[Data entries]
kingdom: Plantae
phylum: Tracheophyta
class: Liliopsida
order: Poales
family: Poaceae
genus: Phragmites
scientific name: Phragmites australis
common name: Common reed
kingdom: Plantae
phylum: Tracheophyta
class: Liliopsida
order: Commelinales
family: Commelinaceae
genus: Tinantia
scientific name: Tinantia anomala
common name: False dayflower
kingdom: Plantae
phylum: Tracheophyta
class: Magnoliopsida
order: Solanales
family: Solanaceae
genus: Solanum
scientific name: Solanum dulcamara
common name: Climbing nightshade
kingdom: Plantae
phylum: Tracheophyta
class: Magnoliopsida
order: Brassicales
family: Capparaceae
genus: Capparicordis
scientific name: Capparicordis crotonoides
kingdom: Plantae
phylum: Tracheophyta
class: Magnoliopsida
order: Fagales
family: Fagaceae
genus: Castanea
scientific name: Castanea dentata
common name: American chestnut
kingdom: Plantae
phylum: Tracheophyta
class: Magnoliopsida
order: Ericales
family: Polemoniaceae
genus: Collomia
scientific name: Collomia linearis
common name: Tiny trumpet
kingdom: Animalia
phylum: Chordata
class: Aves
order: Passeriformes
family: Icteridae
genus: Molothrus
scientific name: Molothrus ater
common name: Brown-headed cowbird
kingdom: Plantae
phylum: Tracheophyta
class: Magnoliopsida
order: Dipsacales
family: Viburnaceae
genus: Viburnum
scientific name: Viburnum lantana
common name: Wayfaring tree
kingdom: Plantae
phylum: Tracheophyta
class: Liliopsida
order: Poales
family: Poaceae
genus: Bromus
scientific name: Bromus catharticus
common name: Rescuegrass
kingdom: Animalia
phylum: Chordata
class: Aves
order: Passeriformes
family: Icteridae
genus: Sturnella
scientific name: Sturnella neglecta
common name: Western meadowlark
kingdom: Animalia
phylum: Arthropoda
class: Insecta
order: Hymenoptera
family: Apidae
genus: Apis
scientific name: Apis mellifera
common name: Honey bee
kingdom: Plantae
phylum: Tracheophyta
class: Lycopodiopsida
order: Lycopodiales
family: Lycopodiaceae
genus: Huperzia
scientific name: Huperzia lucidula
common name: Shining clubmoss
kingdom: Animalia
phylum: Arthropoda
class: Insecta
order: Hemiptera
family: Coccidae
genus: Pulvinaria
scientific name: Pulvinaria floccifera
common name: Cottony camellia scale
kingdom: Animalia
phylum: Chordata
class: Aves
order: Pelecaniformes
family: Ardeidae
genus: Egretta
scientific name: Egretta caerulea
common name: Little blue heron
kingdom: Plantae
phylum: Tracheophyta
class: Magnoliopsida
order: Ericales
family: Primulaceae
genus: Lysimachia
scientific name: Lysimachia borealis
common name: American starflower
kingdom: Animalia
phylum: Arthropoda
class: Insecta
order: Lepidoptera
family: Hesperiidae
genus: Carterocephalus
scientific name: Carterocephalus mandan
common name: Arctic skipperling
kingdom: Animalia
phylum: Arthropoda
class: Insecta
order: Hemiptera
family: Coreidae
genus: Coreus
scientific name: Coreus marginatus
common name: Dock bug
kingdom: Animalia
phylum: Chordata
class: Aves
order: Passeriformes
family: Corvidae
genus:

**STATED EXERCISE**.
Swap "common name" for "vernacular name" everywhere from the start of the items down to the line containing "genus: Bromus", inclusive. Give those lines again with nothing else changed.

**FINISHED EXERCISE**.
kingdom: Plantae
phylum: Tracheophyta
class: Liliopsida
order: Poales
family: Poaceae
genus: Phragmites
scientific name: Phragmites australis
vernacular name: Common reed
kingdom: Plantae
phylum: Tracheophyta
class: Liliopsida
order: Commelinales
family: Commelinaceae
genus: Tinantia
scientific name: Tinantia anomala
vernacular name: False dayflower
kingdom: Plantae
phylum: Tracheophyta
class: Magnoliopsida
order: Solanales
family: Solanaceae
genus: Solanum
scientific name: Solanum dulcamara
vernacular name: Climbing nightshade
kingdom: Plantae
phylum: Tracheophyta
class: Magnoliopsida
order: Brassicales
family: Capparaceae
genus: Capparicordis
scientific name: Capparicordis crotonoides
kingdom: Plantae
phylum: Tracheophyta
class: Magnoliopsida
order: Fagales
family: Fagaceae
genus: Castanea
scientific name: Castanea dentata
vernacular name: American chestnut
kingdom: Plantae
phylum: Tracheophyta
class: Magnoliopsida
order: Ericales
family: Polemoniaceae
genus: Collomia
scientific name: Collomia linearis
vernacular name: Tiny trumpet
kingdom: Animalia
phylum: Chordata
class: Aves
order: Passeriformes
family: Icteridae
genus: Molothrus
scientific name: Molothrus ater
vernacular name: Brown-headed cowbird
kingdom: Plantae
phylum: Tracheophyta
class: Magnoliopsida
order: Dipsacales
family: Viburnaceae
genus: Viburnum
scientific name: Viburnum lantana
vernacular name: Wayfaring tree
kingdom: Plantae
phylum: Tracheophyta
class: Liliopsida
order: Poales
family: Poaceae
genus: Bromus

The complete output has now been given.